The fishing industry has been hit by a dwindling supply, Tufton said.
He said snapper and grouper now represented approximately 10 per cent of the catch, down from 40 per cent two decades ago.
Overall, the islandwide catch has been down 30 per cent.
In exactly a year, Government will place a ban on fish meshes that measure less than one and half inches to prevent the capture of immature fish.
Both home-made and manufactured mechanical spearguns will also be banned by next March.
"We are not banning spear-fishing," Tufton clarified, "just the mechanical spearguns, which have had a lethal impact on our breeding fish stock and on our reefs."
He said the Government will exchange each mechanical gun with a Hawaiian sling, which is slightly less accurate but effective for spearfishing, in a programme to be announced.
Spearfishing while diving at night will also be banned. The minister said it has been killing fish which are at rest.
Fishers will also be required to get special permits for compressors and other mechanical devices used for underwater breathing. That rule will also come into effect March next year.

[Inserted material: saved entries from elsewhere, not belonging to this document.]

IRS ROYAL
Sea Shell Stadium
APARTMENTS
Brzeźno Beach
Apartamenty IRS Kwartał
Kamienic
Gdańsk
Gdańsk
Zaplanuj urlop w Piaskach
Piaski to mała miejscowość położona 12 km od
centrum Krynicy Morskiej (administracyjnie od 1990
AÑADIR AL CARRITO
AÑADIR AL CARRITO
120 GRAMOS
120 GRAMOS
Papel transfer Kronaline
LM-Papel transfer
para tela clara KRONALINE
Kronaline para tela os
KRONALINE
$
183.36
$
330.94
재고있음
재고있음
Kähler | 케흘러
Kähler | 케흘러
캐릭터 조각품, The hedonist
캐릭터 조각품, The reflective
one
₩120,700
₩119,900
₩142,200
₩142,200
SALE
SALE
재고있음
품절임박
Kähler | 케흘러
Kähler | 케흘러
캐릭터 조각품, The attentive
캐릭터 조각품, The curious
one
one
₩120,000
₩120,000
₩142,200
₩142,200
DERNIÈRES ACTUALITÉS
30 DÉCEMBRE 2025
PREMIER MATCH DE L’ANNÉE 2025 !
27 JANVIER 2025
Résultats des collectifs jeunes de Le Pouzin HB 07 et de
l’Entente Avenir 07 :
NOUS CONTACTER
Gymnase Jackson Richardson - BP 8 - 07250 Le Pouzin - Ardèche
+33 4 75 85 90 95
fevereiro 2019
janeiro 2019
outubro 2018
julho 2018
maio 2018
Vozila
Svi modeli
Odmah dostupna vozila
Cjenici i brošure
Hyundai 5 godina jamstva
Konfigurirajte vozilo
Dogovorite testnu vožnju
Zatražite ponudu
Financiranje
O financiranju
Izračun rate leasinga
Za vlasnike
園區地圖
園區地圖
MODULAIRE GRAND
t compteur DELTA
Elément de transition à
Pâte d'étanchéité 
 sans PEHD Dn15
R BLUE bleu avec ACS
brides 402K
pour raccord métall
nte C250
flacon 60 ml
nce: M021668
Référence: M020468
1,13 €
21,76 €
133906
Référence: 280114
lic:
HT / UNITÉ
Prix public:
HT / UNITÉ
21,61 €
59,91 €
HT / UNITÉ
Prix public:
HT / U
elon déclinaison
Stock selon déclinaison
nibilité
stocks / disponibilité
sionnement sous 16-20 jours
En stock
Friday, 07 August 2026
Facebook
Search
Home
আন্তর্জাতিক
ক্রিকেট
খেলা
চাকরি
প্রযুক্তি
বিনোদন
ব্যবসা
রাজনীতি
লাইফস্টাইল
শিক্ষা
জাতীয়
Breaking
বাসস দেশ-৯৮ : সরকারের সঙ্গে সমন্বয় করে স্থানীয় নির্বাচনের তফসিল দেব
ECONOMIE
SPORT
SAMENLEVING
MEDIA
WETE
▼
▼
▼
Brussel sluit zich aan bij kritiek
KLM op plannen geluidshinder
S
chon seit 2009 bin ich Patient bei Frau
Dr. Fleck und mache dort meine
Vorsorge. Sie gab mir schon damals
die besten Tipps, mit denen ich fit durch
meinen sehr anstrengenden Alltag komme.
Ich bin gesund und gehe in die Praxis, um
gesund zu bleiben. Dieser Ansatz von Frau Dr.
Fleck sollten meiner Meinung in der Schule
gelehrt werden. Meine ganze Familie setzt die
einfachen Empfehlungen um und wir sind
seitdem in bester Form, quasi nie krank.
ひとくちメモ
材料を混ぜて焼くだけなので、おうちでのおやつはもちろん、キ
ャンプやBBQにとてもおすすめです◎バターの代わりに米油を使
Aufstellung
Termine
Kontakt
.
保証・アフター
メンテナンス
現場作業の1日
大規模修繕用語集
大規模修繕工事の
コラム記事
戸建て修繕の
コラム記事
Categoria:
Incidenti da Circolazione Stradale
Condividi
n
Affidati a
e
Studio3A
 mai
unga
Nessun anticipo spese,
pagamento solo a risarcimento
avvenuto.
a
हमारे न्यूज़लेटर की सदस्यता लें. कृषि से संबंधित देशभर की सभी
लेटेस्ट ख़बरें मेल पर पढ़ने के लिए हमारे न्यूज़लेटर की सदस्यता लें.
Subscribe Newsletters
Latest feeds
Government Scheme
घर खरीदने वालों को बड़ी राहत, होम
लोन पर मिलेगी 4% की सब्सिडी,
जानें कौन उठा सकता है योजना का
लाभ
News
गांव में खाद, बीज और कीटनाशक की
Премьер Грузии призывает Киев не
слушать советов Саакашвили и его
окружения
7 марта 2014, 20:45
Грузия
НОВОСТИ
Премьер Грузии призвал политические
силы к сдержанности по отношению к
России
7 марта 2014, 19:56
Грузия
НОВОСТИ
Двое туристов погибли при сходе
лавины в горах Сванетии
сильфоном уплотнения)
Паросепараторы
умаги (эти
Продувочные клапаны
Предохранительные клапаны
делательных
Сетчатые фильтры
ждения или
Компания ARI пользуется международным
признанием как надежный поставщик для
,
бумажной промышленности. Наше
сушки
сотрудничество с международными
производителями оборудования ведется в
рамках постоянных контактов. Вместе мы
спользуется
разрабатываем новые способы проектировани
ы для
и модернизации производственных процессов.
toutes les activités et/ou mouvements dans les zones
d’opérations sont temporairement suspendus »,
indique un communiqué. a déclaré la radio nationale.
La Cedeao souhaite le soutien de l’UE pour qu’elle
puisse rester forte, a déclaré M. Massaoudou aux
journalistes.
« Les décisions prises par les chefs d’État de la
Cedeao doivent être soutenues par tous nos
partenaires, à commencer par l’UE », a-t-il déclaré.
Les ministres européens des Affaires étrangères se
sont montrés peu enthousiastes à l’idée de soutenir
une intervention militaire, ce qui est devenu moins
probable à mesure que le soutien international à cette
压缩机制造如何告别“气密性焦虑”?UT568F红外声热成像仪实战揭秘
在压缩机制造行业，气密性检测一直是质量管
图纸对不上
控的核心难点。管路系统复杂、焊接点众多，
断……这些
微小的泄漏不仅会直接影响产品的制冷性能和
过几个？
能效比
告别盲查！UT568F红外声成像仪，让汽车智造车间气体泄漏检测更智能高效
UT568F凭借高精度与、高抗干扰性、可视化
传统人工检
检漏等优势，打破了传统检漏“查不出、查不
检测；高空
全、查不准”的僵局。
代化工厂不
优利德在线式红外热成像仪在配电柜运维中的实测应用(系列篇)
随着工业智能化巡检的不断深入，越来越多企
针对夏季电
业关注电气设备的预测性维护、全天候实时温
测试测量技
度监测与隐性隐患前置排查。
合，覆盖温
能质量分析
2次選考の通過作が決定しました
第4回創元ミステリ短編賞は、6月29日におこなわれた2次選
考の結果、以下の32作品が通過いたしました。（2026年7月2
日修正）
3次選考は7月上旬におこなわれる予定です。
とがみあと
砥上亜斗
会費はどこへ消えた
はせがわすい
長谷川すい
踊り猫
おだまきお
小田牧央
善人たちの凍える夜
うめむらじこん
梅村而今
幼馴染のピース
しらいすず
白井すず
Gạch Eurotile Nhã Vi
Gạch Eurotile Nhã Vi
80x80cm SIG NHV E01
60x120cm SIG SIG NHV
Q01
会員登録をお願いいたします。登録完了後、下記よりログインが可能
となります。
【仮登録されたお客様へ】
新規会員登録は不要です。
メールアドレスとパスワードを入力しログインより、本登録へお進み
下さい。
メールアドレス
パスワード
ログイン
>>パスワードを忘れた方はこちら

The agriculture minister also said his ministry would be tightening up on other illegal forms of fishing like dynamiting, bleaching or the use of any other toxic substances. Failing to show registration on boats will also attract zero tolerance.
Another strategy to help the fishing industry includes a closed lobster season. This means there should be no storage or consumption of the shellfish.
Added to that, eight fish sanctuaries are to be allocated $36.2 million from the Budget and a cess has been placed on conch exports.
The last measure is expected to yield $59.5 million in revenue.